- [WRITTEN TASK A]
According to the Texas Rising Star rules text, on what date was the proposal filed with the Office of the Secretary of State?
- [WRITTEN TASK B]
Render this sentence from the Texas Rising Star rules text in Spanish: "The agency certifies that legal counsel has reviewed the proposal and found it to be within the state agency's legal authority to adopt."

- [GIVEN TEXT]
----

The agency certifies that legal counsel has reviewed the proposal and found it to be within the state agency's legal authority to adopt.

Filed with the Office of the Secretary of State on October 9, 2020.

TRD-202004212

Dawn Cronin

Director, Workforce Program Policy

Texas Workforce Commission

Earliest possible date of adoption: November 22, 2020

For further information, please call: (512) 689-9855


SUBCHAPTER G. TEXAS RISING STAR PROGRAM

40 TAC §§809.130 - 809.134, 809.136

The rules are proposed under Texas Labor Code, §301.0015 and §302.002(d), which provide TWC with the authority to adopt, amend, or repeal such rules as it deems necessary for the effective administration of TWC services and activities.

The proposed rules implement changes made to Texas Labor Code Chapter 302 and Texas Government Code, Chapter 2308, in a manner that comports with the existing requirements of 45 CFR Part 98.

§809.130.Short Title and Purpose.

(a) The rules contained in this subchapter may be cited as the Texas Rising Star [TRS] Program rules.

(b) The purpose of the Texas Rising Star [TRS] Program rules is to interpret and implement Texas Government Code, §2308.3155(b), which requires[requiring ] the Commission to establish rules to administer the Texas Rising Star [TRS] program, including guidelines for rating a child care provider for Texas Rising Star [TRS] certification.

(c) The Texas Rising Star [TRS] Program rules identify the organizational structure and categories of, and the scoring factors that shall be included in, the Texas Rising Star [TRS] guidelines.

(d) The Texas Rising Star [TRS] guidelines for rating a child care provider shall:

(1) describe measures for the Texas Rising Star [TRS] program that contain, at a minimum, measures for child care providers regarding:

(A) director and staff qualifications and training;

(B) teacher [caregiver]-child interactions;

(C) program administration; and [curriculum;]

(D) indoor/outdoor environments; [nutrition and indoor and outdoor activities; and]

[(E) parent involvement and education;]

(2) specify measures that:

(A) must be met in order for a provider to be certified at each star level; and

(B) are observed and have points awarded through on-site assessments; and

(3) specify the scoring methodology and scoring thresholds for each star level.

(e) The Texas Rising Star [TRS] guidelines:

(1) shall be reviewed and updated by the Commission at a minimum of every four years in conjunction with the rule review of Chapter 809, conducted pursuant to Texas Government Code, §2001.039, and the Texas Rising Star [TRS] guidelines review shall:

(A) consider input from stakeholders; and

(B) include at least one public hearing held prior to submitting the stakeholder input to the Commission;

(2) shall be adopted by the Commission subject to the requirements of the Texas Open Meetings Act; and

(3) [also] may be reviewed and amended as determined necessary by the Commission in accordance with the requirements of the Texas Open Meetings Act.

----

- [DATA]
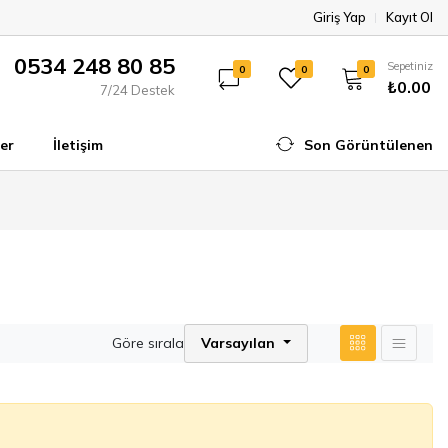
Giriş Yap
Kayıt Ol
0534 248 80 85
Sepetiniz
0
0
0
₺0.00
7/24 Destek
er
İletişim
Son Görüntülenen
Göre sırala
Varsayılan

----

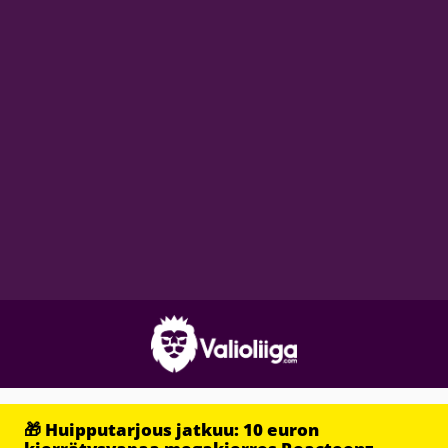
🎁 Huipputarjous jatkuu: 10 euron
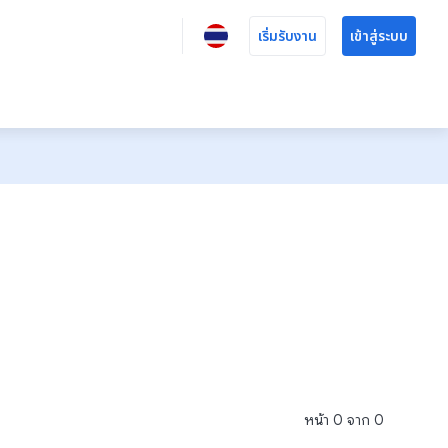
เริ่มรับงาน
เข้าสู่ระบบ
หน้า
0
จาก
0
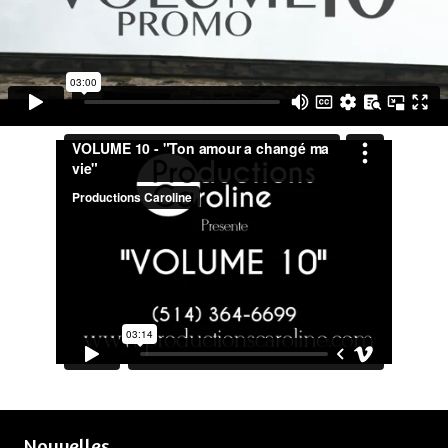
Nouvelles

----

- [WRITTEN RESPONSE A]
October 9, 2020

- [WRITTEN RESPONSE B]
La agencia certifica que el asesor jurídico ha revisado la propuesta y ha determinado que su adopción está dentro de la autoridad legal de la agencia estatal.